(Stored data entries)
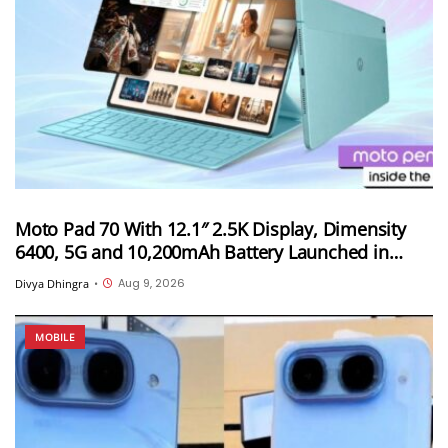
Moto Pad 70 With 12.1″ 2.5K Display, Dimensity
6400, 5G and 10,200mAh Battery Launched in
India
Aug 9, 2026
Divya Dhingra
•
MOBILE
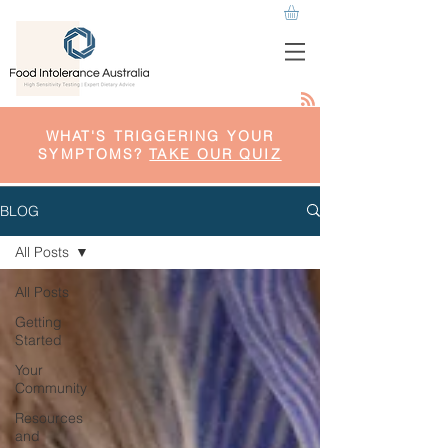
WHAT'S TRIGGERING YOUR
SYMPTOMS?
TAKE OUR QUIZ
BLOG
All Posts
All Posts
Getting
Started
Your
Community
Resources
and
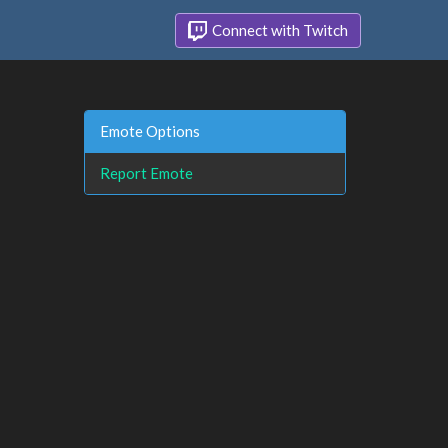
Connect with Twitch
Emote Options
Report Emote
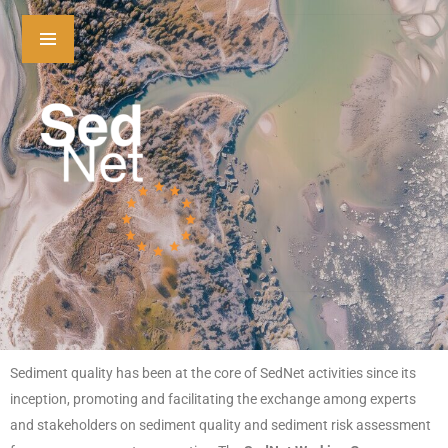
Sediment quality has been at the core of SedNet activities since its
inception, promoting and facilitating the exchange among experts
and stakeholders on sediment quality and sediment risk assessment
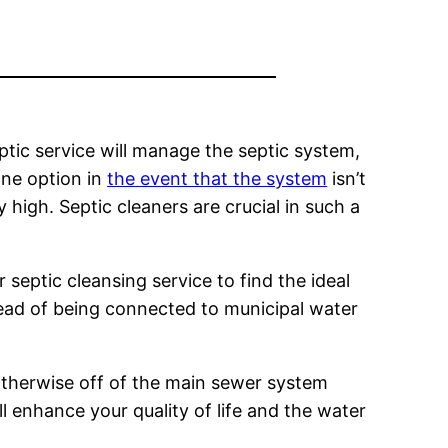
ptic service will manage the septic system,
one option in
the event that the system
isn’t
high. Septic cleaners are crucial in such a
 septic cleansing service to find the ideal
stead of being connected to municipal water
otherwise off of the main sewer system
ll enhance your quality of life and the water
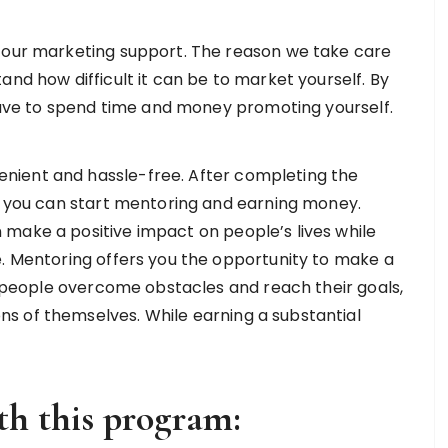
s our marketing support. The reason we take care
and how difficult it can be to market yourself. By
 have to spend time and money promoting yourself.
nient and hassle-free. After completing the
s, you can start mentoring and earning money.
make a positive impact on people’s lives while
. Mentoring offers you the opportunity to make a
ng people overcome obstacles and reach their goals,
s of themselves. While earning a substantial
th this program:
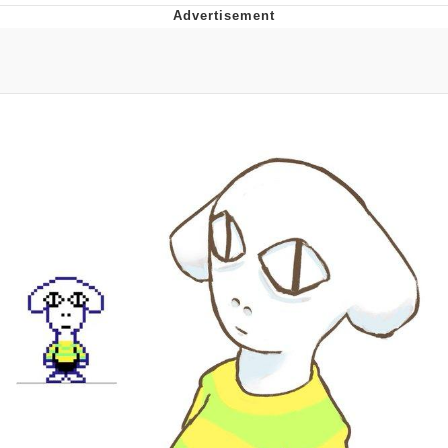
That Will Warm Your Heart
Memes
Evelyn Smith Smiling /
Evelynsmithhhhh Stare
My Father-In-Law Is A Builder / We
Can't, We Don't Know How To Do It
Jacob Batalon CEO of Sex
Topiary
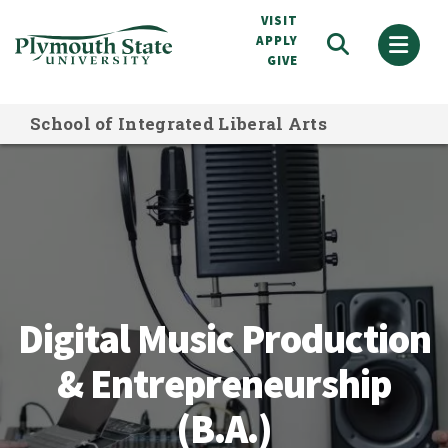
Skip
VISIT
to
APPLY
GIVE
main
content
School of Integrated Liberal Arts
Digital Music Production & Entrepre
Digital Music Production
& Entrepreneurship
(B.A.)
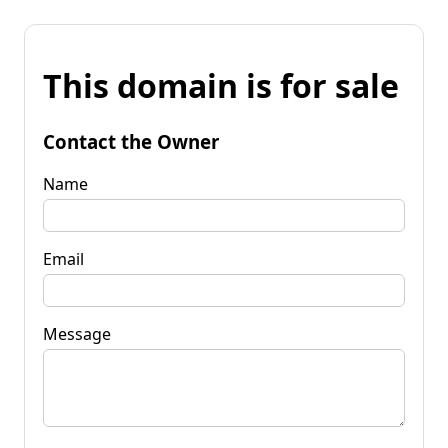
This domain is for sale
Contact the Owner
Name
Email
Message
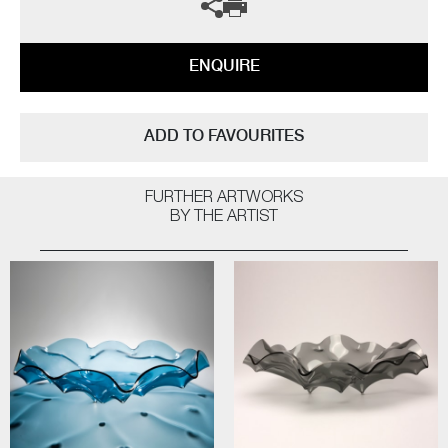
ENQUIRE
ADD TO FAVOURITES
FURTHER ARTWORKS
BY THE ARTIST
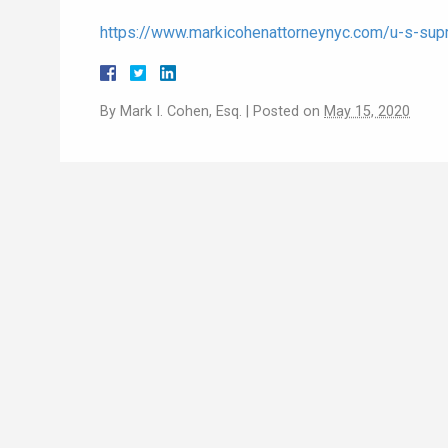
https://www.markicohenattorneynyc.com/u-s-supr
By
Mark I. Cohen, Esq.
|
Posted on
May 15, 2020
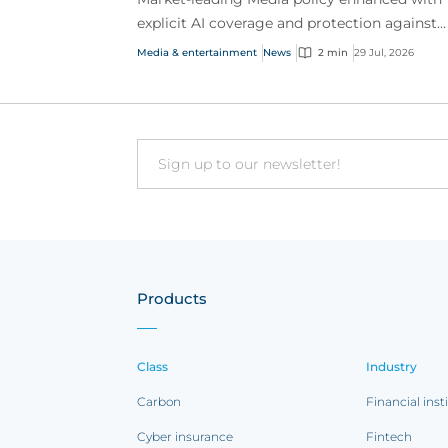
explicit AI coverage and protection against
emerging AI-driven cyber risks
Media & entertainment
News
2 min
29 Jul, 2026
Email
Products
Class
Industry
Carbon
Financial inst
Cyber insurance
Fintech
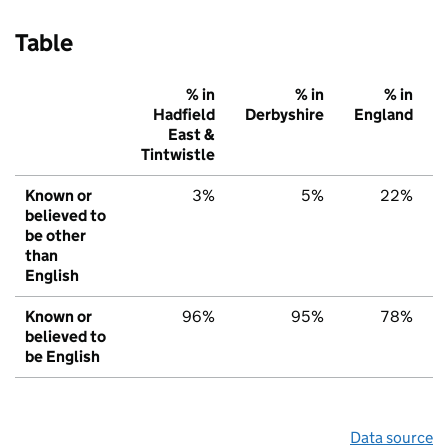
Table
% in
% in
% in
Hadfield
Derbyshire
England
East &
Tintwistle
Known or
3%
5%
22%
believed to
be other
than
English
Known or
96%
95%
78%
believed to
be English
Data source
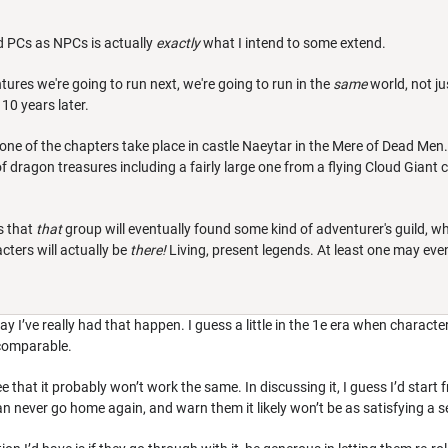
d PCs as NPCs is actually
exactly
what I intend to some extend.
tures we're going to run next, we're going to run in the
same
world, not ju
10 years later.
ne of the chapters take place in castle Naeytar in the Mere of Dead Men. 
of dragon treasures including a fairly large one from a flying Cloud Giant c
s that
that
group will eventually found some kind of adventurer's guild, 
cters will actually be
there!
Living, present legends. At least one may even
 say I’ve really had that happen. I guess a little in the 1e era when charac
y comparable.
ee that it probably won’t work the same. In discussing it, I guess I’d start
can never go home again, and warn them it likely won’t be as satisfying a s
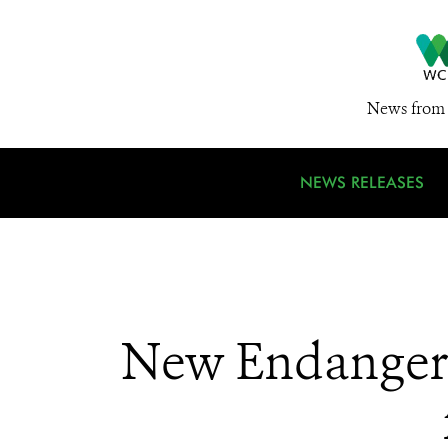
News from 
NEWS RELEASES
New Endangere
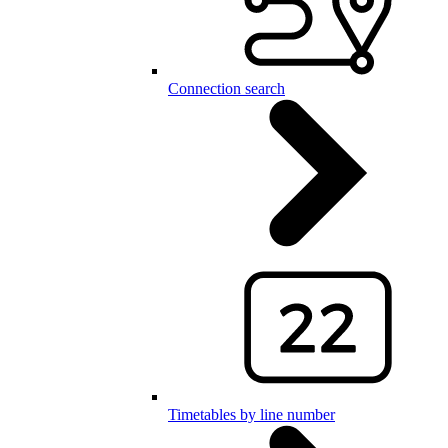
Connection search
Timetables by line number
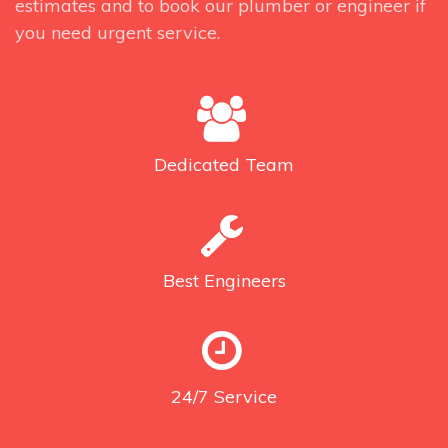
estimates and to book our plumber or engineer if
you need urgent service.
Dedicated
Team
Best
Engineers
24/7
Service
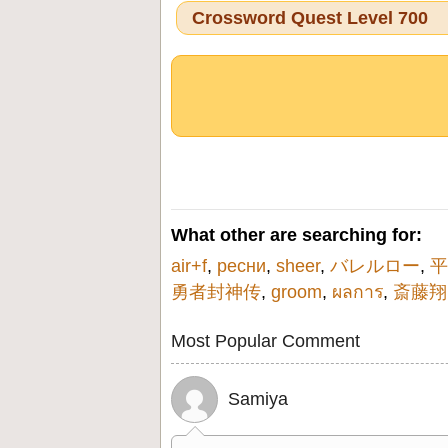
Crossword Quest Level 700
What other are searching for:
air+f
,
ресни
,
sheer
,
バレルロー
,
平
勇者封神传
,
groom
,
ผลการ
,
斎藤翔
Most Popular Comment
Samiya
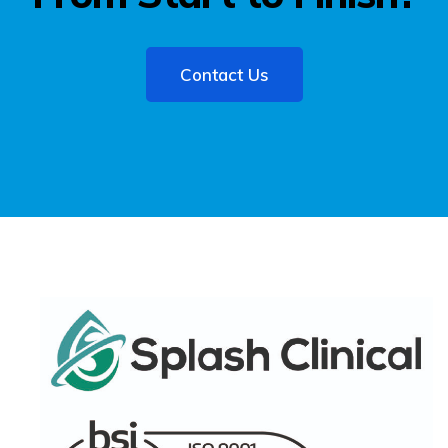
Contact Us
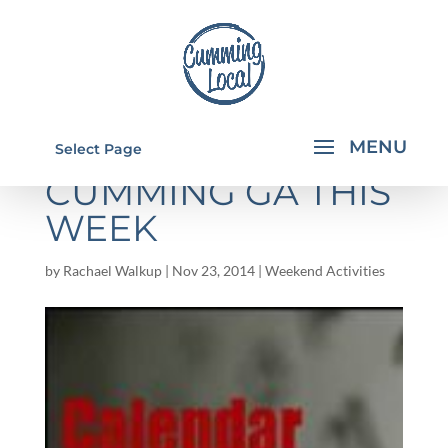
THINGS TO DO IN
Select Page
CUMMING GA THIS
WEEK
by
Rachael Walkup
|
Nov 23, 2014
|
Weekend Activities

Task description: Rewrite the lines from the one containing "Sediment quality has" up to and including the one containing "BY THE ARTIST" as a Markdown table with the columns Row and Line, skipping blank lines and leaving out the pictures.

Answer to the exercise:
| Row | Line |
|---|---|
| 1 | Sediment quality has been at the core of SedNet activities since its |
| 2 | inception, promoting and facilitating the exchange among experts |
| 3 | and stakeholders on sediment quality and sediment risk assessment |
| 4 | ptic service will manage the septic system, |
| 5 | one option in |
| 6 | the event that the system |
| 7 | isn’t |
| 8 | high. Septic cleaners are crucial in such a |
| 9 |  septic cleansing service to find the ideal |
| 10 | stead of being connected to municipal water |
| 11 | otherwise off of the main sewer system |
| 12 | ll enhance your quality of life and the water |
| 13 | s our marketing support. The reason we take care |
| 14 | and how difficult it can be to market yourself. By |
| 15 |  have to spend time and money promoting yourself. |
| 16 | nient and hassle-free. After completing the |
| 17 | s, you can start mentoring and earning money. |
| 18 | make a positive impact on people’s lives while |
| 19 | . Mentoring offers you the opportunity to make a |
| 20 | ng people overcome obstacles and reach their goals, |
| 21 | s of themselves. While earning a substantial |
| 22 | th this program: |
| 23 | That Will Warm Your Heart |
| 24 | Memes |
| 25 | Evelyn Smith Smiling / |
| 26 | Evelynsmithhhhh Stare |
| 27 | My Father-In-Law Is A Builder / We |
| 28 | Can't, We Don't Know How To Do It |
| 29 | Jacob Batalon CEO of Sex |
| 30 | Topiary |
| 31 | Skip |
| 32 | VISIT |
| 33 | to |
| 34 | APPLY |
| 35 | GIVE |
| 36 | main |
| 37 | content |
| 38 | School of Integrated Liberal Arts |
| 39 | Digital Music Production & Entrepre |
| 40 | Digital Music Production |
| 41 | & Entrepreneurship |
| 42 | (B.A.) |
| 43 | This domain is for sale |
| 44 | Contact the Owner |
| 45 | Name |
| 46 | Email |
| 47 | Message |
| 48 | ENQUIRE |
| 49 | ADD TO FAVOURITES |
| 50 | FURTHER ARTWORKS |
| 51 | BY THE ARTIST |